#### YOUR OBJECTIVE:
Repeat exactly, please, the opening lines of the data below, through and including the line where "731 gyventoju (2023" sits.

-- Opening Marker --

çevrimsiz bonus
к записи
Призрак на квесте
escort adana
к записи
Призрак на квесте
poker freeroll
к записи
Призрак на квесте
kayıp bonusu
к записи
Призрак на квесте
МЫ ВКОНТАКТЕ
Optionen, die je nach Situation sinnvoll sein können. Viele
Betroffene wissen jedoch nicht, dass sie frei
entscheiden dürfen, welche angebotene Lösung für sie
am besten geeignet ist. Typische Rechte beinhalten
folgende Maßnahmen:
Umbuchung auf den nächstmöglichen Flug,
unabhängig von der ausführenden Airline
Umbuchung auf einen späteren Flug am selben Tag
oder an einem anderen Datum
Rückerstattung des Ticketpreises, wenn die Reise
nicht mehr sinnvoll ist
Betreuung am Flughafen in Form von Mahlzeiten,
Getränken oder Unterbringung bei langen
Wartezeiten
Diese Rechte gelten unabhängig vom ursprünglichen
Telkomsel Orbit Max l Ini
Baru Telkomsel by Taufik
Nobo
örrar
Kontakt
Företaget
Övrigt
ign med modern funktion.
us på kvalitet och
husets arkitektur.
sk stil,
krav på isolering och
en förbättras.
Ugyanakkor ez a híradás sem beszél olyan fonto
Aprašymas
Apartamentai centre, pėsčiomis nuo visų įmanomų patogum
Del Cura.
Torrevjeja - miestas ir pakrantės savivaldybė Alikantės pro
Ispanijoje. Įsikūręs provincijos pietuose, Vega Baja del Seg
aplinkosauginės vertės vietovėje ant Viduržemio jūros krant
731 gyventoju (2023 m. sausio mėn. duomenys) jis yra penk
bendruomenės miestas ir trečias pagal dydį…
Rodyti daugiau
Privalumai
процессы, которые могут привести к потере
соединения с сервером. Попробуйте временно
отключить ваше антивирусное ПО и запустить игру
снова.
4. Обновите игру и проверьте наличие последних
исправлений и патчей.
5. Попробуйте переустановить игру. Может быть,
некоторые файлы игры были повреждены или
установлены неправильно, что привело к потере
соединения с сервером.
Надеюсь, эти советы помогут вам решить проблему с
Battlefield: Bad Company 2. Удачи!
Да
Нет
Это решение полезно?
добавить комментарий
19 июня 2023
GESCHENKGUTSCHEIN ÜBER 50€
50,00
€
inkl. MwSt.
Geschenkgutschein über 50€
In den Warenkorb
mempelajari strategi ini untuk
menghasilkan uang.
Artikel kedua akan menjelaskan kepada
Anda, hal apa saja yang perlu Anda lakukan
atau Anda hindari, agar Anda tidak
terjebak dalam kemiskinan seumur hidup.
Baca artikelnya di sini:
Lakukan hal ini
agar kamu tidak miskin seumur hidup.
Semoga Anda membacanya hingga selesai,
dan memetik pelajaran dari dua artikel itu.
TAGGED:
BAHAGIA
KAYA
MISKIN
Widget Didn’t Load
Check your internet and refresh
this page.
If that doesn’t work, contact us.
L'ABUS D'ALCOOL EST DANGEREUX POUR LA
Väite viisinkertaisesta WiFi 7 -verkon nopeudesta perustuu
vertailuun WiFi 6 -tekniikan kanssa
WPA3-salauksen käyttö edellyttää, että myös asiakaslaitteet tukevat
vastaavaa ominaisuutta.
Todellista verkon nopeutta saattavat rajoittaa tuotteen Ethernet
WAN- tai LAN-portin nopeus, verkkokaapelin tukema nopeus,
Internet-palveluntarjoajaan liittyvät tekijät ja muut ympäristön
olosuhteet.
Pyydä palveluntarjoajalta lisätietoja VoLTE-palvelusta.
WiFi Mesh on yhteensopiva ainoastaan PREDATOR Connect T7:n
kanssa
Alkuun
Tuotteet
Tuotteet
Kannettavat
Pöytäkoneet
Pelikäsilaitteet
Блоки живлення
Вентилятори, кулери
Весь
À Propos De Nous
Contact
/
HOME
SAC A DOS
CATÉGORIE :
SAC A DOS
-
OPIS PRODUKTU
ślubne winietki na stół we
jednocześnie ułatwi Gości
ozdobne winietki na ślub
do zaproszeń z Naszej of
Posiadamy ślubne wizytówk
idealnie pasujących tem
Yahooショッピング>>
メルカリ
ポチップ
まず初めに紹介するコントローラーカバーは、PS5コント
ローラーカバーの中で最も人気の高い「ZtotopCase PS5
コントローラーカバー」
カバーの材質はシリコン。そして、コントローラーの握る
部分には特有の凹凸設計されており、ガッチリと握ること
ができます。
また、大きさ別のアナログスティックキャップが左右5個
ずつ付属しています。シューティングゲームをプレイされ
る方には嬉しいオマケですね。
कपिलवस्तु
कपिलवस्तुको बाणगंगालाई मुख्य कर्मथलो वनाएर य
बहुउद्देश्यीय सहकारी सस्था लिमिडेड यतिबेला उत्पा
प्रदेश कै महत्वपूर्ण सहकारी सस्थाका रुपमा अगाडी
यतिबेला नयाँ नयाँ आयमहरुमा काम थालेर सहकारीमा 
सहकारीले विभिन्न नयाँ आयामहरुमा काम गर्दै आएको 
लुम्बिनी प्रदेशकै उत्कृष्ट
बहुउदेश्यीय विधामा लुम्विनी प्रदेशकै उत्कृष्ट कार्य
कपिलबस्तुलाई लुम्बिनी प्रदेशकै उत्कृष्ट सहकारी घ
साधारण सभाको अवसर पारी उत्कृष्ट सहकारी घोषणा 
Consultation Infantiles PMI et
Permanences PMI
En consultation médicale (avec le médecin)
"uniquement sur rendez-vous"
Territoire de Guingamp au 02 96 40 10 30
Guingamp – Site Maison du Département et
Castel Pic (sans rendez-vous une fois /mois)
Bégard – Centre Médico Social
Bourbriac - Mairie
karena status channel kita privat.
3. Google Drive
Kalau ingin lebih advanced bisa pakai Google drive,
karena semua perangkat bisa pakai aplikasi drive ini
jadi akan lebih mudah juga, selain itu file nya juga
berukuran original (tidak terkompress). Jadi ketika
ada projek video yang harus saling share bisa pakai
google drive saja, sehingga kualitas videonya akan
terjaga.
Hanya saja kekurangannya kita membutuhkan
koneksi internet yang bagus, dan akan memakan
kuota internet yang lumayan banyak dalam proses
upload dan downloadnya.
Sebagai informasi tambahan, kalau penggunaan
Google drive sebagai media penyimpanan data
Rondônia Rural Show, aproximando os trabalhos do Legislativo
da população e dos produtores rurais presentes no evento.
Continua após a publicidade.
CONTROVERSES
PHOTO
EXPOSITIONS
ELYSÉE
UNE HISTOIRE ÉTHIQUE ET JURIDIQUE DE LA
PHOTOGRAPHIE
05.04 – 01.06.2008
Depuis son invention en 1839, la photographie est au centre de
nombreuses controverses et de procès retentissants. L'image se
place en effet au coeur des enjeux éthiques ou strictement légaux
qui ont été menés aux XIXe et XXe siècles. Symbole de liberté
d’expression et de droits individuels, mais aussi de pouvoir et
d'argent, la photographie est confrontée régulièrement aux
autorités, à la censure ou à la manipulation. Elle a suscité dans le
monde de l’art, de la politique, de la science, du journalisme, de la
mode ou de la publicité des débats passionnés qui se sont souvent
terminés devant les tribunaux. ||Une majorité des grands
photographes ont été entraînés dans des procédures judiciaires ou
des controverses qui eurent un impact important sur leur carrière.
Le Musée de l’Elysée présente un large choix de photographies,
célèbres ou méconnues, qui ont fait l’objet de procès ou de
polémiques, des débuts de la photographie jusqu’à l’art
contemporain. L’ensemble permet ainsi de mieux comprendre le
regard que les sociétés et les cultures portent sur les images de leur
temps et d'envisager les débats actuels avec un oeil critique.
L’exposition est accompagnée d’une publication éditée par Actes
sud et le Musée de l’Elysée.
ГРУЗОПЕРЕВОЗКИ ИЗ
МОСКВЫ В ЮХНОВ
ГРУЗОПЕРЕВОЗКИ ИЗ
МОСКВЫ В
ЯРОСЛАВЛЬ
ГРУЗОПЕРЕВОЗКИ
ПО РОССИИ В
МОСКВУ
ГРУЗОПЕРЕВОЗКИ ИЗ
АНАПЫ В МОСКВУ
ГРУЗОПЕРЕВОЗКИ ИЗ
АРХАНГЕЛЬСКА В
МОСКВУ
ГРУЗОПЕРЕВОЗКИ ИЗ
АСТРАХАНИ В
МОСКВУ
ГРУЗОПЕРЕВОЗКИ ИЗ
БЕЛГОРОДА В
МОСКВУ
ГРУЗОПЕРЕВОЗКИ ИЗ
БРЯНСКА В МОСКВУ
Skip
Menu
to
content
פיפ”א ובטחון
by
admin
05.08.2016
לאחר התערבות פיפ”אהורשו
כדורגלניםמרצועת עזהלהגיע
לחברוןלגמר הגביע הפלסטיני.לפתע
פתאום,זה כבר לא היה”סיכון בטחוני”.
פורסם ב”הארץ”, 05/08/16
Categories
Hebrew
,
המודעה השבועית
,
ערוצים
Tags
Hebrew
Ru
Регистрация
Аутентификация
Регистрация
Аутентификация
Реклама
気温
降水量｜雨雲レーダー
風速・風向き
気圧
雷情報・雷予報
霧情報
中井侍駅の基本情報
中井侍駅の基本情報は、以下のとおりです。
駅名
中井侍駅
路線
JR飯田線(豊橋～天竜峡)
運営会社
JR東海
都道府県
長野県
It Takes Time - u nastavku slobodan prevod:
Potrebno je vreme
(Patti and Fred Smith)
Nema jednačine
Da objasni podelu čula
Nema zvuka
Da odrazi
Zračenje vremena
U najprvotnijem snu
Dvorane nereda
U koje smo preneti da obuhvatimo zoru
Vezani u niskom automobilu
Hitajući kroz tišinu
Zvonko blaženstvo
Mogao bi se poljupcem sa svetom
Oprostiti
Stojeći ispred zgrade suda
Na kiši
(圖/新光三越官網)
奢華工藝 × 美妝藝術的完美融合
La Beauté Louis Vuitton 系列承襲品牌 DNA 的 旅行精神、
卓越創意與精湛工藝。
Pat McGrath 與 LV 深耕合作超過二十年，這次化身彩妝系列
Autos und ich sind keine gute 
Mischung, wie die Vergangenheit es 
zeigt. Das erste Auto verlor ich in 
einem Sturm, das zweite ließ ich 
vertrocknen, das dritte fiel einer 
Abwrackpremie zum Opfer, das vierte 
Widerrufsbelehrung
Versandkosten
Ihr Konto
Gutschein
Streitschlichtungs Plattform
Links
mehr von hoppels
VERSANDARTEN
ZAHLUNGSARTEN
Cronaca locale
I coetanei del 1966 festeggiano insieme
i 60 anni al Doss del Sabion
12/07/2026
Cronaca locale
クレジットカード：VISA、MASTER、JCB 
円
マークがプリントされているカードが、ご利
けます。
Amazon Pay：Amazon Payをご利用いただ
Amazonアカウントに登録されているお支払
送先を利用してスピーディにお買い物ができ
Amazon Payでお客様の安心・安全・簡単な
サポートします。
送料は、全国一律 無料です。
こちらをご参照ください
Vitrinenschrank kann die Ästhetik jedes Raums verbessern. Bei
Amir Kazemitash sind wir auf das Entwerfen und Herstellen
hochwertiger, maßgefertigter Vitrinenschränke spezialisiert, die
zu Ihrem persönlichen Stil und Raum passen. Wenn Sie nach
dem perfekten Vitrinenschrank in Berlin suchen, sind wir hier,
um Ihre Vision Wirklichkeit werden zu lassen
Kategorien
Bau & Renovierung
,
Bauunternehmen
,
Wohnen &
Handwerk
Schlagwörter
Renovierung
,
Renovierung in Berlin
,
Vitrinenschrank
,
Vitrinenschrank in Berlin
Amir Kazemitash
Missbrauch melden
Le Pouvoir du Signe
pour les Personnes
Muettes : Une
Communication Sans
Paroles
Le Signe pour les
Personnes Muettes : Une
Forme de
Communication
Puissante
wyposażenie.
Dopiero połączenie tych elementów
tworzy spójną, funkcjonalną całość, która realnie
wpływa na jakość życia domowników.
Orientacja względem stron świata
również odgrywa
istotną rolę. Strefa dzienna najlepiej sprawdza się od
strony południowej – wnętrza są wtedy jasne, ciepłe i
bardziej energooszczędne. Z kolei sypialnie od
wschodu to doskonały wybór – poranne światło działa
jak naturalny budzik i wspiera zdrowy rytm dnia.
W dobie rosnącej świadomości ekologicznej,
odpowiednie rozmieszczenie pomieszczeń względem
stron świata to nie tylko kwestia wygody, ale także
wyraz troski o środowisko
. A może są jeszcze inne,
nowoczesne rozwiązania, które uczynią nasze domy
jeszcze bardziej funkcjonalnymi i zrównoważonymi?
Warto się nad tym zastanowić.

-- Closing Marker --

#### ANSWER SPACE:
çevrimsiz bonus
к записи
Призрак на квесте
escort adana
к записи
Призрак на квесте
poker freeroll
к записи
Призрак на квесте
kayıp bonusu
к записи
Призрак на квесте
МЫ ВКОНТАКТЕ
Optionen, die je nach Situation sinnvoll sein können. Viele
Betroffene wissen jedoch nicht, dass sie frei
entscheiden dürfen, welche angebotene Lösung für sie
am besten geeignet ist. Typische Rechte beinhalten
folgende Maßnahmen:
Umbuchung auf den nächstmöglichen Flug,
unabhängig von der ausführenden Airline
Umbuchung auf einen späteren Flug am selben Tag
oder an einem anderen Datum
Rückerstattung des Ticketpreises, wenn die Reise
nicht mehr sinnvoll ist
Betreuung am Flughafen in Form von Mahlzeiten,
Getränken oder Unterbringung bei langen
Wartezeiten
Diese Rechte gelten unabhängig vom ursprünglichen
Telkomsel Orbit Max l Ini
Baru Telkomsel by Taufik
Nobo
örrar
Kontakt
Företaget
Övrigt
ign med modern funktion.
us på kvalitet och
husets arkitektur.
sk stil,
krav på isolering och
en förbättras.
Ugyanakkor ez a híradás sem beszél olyan fonto
Aprašymas
Apartamentai centre, pėsčiomis nuo visų įmanomų patogum
Del Cura.
Torrevjeja - miestas ir pakrantės savivaldybė Alikantės pro
Ispanijoje. Įsikūręs provincijos pietuose, Vega Baja del Seg
aplinkosauginės vertės vietovėje ant Viduržemio jūros krant
731 gyventoju (2023 m. sausio mėn. duomenys) jis yra penk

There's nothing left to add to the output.